China prepares antitrust suit against Google

 

China is gearing up for an investigation into Google over allegations of anticompetitive behaviour. According to sources close to the matter, China’s regulator has submitted a case to the State Council’s antitrust committee for review.

The prospective probe comes after a barrage of measures imposed by the Trump administration to stifle Chinese tech firms, including an executive order threatening to ban TikTok unless owner ByteDance sold the app's US operations to a local firm, as well as effectively barring Huawei from its telecoms landscape, both ostensibly over national security concerns.

China has not taken Washington’s measures lying down, with the official Chinese Communist Party newspaper (CCP), China Daily, slamming the US’s pressure on ByteDance to sell TikTok, and the CCP introducing new regulation to limit the exportation of Chinese technology to foreign companies. The potential investigation also comes as the CCP begins to significantly revise its antitrust laws, a revision which has already seen the introduction of a heftier maximum fine and wider criteria to determine a company’s level of market control.

According to the sources cited by Reuters, China could reach a decision to pursue a formal investigation by the end of this month. The result could exacerbate the already soured relationship between the two market powers.

 

Indian start-ups consider joining forces to challenge Google


Sticking with Google, the US-based tech giant could be set to face opposition from a collective of Indian start-up leaders.
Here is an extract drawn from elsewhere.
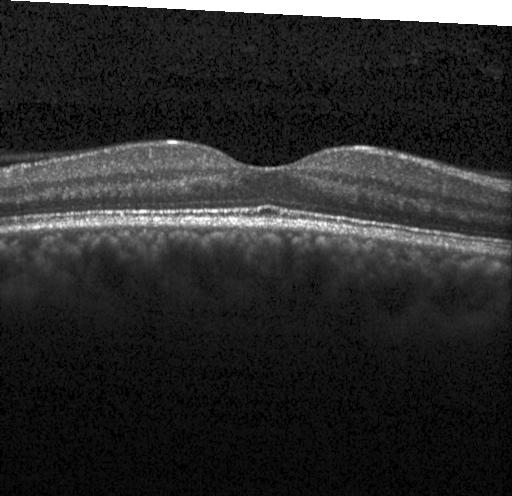

Optical coherence tomography B-scan. Impression: no evidence of choroidal neovascularization, diabetic macular edema, or drusen.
According to reports, dozens of India’s leading small to medium businesses are currently considering joining forces in order to launch an app store to challenge the dominance of Google's Play.
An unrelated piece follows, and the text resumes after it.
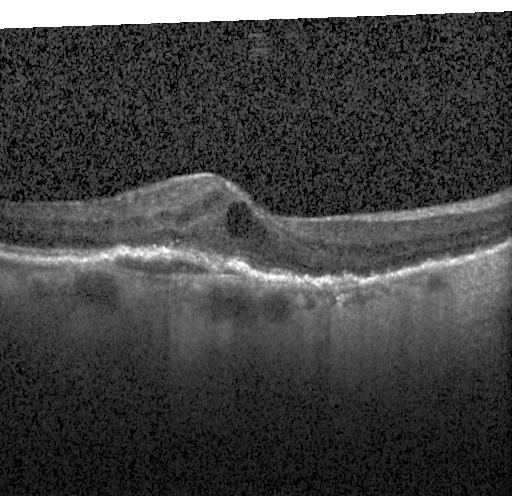 Retinal OCT cross-section — Diagnosis: choroidal neovascularization (CNV).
The group, whose members currently include executives from Paytm, MakeMyTrip, PolicyBazaar, and Sharechat, was established amidst growing concerns over the “monopolistic” grasp Google has over India’s smartphone market, as well as the allegedly unequal enforcement of Play Store rules. The latter concern was no doubt galvanised by Google’s decision to ban digital payment app Paytm from its Play Store over a purported breach of policy, only to reinstate it shortly after.

Discussions over whether to form the alliance were accelerated on Tuesday after Google announced that, from next year, app developers will have to surrender up to 30% of their in-app payment revenues to continue to be available on the Play Store.

Concerns over Google’s market dominance are widespread, yet there have been few aggressive attempts to challenge its poll position. With one of the world’s biggest mobile markets, India could be the ideal soil for a feasible contender to grow.

 

AT&T to be taken to court over DirecTV ‘robocalls’

 

A federal appellate court in the US has ruled that AT&T will face a lawsuit for allegedly using ‘robocalls’ to contact consumers. The decision, reached via a 2-1 vote yesterday (30th September), upholds an earlier ruling against AT&T, rejecting the company’s appeal that the complaint should be resolved via arbitration.

The ruling derives from an initial lawsuit brought by Jeremy Revitch, who accused DirecTV of violating the Telephone Consumer Protection Act by using an automatic dialler to make unwanted calls to his mobile in a class-action complaint filed in 2018. The telecoms firm argued that its terms of service stipulate that any dispute involving itself and any of its affiliates should be resolved via arbitration. The court, however, ruled that, as the terms of service cited were from 2011, 4 years before AT&T acquired DirecTV, they could not be applied to Revitch’s complaint.

A spokesman from the company has stated that AT&T is reviewing the ruling and “considering [its] next steps”. With the company believed to be under financial pressures, enduring a potentially costly lawsuit is a doubtlessly undesirable prospect.